Os restaurantes estavam abertos e, à noite, nos mais caros e mais sofisticados, onde jantava com o Cotovio ‒ a messe de oficiais deixara de servir refeições ‒ verifiquei que a clientela havia mudado em absoluto: já não eram os europeus endinheirados, mas casais africanos com excelente aspecto ‒ elas usavam lindas capulanas tradicionais ‒, que jamais vira na cidade. Ainda hoje é para mim um mistério como, de repente, surgiu essa abastada classe média africana; não me pareceu que tivesse vindo do exílio ou fosse constituída por quadros da FRELIMO.
As missões de guerra do BCP-31 tinham acabado. Estava-se a desmantelar o que havia de recolher a Portugal e em prevenção para qualquer eventualidade. A vida na unidade fazia-se a outro ritmo.
Comecei a preparar tudo para a desactivação. Foi um trabalho interessante e único, feito de maneira bem diferente do que havia executado em Nova Freixo. Aqui tudo foi ponderado com muita mais calma. Além disso, estávamos no começo de um novo ano civil que seria interrompido, do ponto de vista logístico, no final do mês de Maio. Havia que preparar a marcha da única companhia operacional para Lourenço Marques onde faria a honras militares ao arrear da bandeira de Portugal. Iam ficar na capital mais de dez dias sem qualquer tipo de apoio. Ainda sugeri ao comandante a possibilidade de os acompanhar com mais dois sargentos para suprirmos aspectos logísticos de última hora. Recusou, pois só atrapalharíamos.
Combinei com o capitão Cotovio o dia em que ambos deveríamos regressar a Portugal, fazendo, deste modo, a paragem administrativa tanto no batalhão como na base. Mandei à frente o sargento Belarmino para recepcionar as caixas com documentos e livros de contabilidade e balanços de material e fardamento, que deveriam seguir para a Base Aérea n.º 1 e de lá para a unidade que nos fosse destinada para proceder aos trabalhos finais de liquidação.
De Fevereiro a Abril de 1975 foi um tempo de azáfama.
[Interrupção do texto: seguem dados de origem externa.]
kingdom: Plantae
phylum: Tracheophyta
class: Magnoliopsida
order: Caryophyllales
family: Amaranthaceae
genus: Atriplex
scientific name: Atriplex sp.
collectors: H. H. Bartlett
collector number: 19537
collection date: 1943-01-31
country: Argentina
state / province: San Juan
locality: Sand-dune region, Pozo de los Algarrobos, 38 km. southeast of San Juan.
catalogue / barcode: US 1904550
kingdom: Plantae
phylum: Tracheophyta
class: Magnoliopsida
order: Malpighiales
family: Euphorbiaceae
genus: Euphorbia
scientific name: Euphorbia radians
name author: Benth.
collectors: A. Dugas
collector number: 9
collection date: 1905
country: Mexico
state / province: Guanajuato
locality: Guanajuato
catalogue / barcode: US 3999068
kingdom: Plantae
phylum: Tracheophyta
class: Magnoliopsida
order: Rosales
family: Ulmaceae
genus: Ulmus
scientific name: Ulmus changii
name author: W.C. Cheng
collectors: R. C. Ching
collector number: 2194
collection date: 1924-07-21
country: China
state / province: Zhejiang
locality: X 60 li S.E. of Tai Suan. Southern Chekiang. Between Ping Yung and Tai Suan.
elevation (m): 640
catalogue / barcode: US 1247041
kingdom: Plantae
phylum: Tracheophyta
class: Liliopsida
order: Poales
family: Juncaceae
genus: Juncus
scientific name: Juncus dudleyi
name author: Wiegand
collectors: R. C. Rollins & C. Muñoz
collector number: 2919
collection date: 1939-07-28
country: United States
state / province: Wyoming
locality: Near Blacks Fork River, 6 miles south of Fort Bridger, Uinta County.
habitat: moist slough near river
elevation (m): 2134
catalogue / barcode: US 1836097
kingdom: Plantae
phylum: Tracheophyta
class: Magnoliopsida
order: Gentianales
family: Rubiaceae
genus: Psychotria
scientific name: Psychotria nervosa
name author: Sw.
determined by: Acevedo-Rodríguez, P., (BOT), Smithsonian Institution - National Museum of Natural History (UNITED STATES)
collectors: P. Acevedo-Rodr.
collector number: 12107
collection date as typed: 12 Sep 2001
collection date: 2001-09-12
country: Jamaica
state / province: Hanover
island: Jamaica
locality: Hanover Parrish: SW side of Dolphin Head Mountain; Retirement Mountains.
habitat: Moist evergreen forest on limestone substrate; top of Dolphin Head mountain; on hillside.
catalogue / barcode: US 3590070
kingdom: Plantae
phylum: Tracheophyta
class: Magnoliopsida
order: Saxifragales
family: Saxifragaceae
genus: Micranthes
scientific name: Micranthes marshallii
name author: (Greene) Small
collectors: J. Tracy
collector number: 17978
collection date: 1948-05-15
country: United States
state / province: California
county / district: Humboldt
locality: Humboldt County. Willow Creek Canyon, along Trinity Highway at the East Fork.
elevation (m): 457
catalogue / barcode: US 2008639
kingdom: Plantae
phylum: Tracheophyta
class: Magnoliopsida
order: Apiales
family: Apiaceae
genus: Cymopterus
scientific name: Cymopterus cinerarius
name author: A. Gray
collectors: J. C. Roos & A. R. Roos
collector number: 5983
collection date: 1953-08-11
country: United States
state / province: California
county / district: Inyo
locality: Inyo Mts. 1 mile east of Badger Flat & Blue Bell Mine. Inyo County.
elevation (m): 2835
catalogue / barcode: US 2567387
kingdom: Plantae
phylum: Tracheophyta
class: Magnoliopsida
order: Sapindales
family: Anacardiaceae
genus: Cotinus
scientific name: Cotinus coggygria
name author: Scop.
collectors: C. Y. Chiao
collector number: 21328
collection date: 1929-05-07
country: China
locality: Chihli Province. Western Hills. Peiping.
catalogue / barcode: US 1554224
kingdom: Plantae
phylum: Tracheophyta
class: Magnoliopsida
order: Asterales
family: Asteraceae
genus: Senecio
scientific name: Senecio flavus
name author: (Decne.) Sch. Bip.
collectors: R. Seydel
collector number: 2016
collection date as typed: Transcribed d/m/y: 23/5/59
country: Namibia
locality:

Ainda requisitei um helicóptero para o tesoureiro ir liquidar a conta de pão, que ficara por pagar em Inhaminga, mas a aeronave foi recebida pela FRELIMO com tiros de arma automática e o piloto resolveu regressar. Foi o único calote que o batalhão deixou em Moçambique.
Recordo, com saudade, esses derradeiros meses de trabalho numa unidade que, sendo a mesma onde havia chegado há um ano, era muito diferente… São as pessoas que fazem os ambientes, não há dúvida.